1 The four included trials did not report the study design and implementation clearly, so most of the items of methodological quality were unclear.
 2 30‐day mortality is a zero event for the Kim 2004 and Jiang 2008 trials and as a result less than half the total patients contribute to the meta‐analysis.
 3 We only included four trials in this review, and all the four studies concluded that use of a drain had no additional benefits. Funnel plot was not drawn because of the limited numbers of studies.
 4 Not all the included studies reported the complication data. And blinding was not clearly stated.
 5 The two included trials did not report the study design and implementation clearly, so most of the items of methodological quality were unclear.

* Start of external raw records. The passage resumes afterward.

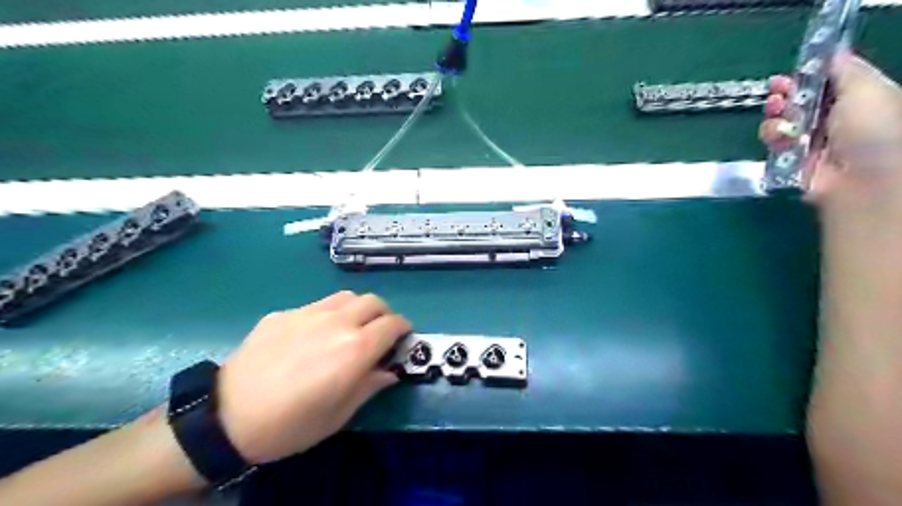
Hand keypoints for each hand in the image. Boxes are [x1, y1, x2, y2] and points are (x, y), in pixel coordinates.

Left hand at [215, 292, 413, 464]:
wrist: (226, 418)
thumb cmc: (290, 425)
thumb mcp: (339, 415)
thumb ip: (370, 386)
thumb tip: (389, 371)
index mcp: (355, 349)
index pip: (393, 324)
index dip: (404, 329)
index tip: (402, 338)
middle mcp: (337, 322)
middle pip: (373, 302)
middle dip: (384, 314)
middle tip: (379, 333)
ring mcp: (308, 313)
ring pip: (347, 296)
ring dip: (358, 309)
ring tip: (350, 327)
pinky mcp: (283, 313)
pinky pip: (316, 305)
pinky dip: (328, 314)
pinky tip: (312, 336)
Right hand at [760, 53, 901, 212]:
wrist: (861, 179)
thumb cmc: (873, 128)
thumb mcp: (866, 88)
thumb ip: (844, 68)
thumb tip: (830, 53)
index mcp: (859, 100)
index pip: (828, 83)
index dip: (809, 75)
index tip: (794, 70)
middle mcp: (835, 121)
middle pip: (800, 102)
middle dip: (786, 94)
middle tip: (777, 90)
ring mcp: (811, 142)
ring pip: (783, 121)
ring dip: (776, 114)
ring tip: (776, 112)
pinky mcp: (792, 161)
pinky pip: (775, 144)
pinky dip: (773, 137)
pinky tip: (778, 135)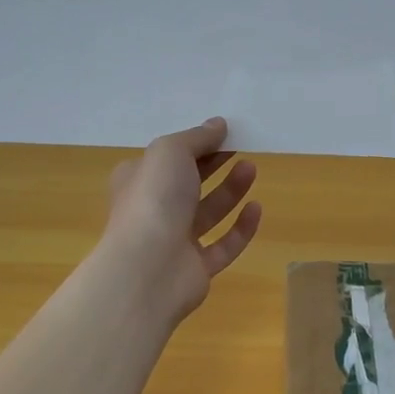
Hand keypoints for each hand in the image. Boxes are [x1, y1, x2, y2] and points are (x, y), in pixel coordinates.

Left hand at [98, 117, 262, 324]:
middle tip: (242, 149)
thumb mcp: (170, 152)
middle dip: (214, 165)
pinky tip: (256, 208)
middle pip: (189, 184)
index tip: (225, 132)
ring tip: (251, 169)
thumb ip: (196, 137)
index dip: (195, 144)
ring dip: (230, 191)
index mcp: (138, 181)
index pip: (167, 158)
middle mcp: (154, 210)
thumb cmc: (153, 200)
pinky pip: (223, 246)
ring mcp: (175, 242)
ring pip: (207, 213)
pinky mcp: (196, 269)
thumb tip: (218, 124)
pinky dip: (240, 228)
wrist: (148, 269)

 6 Only two included studies reported this result.
 7 The follow‐up time of the three included trials was 30 days.
 8 They were the lowest and the highest estimates of the scores in the no‐drain groups
 9 The three included trials did not report the study design and implementation clearly, so most of the items of methodological quality were unclear.
 10 Although the operation time was closely associated with the surgeon, the three trials reported that all the surgical procedures were by the same surgeon or the same group of surgeons.
 11 All three trials compared drain with no drain directly.
 12 The sample size of the three included studies was not very small and the operation was measured based on every included patient.
 13 All the three studies were randomised controlled trials.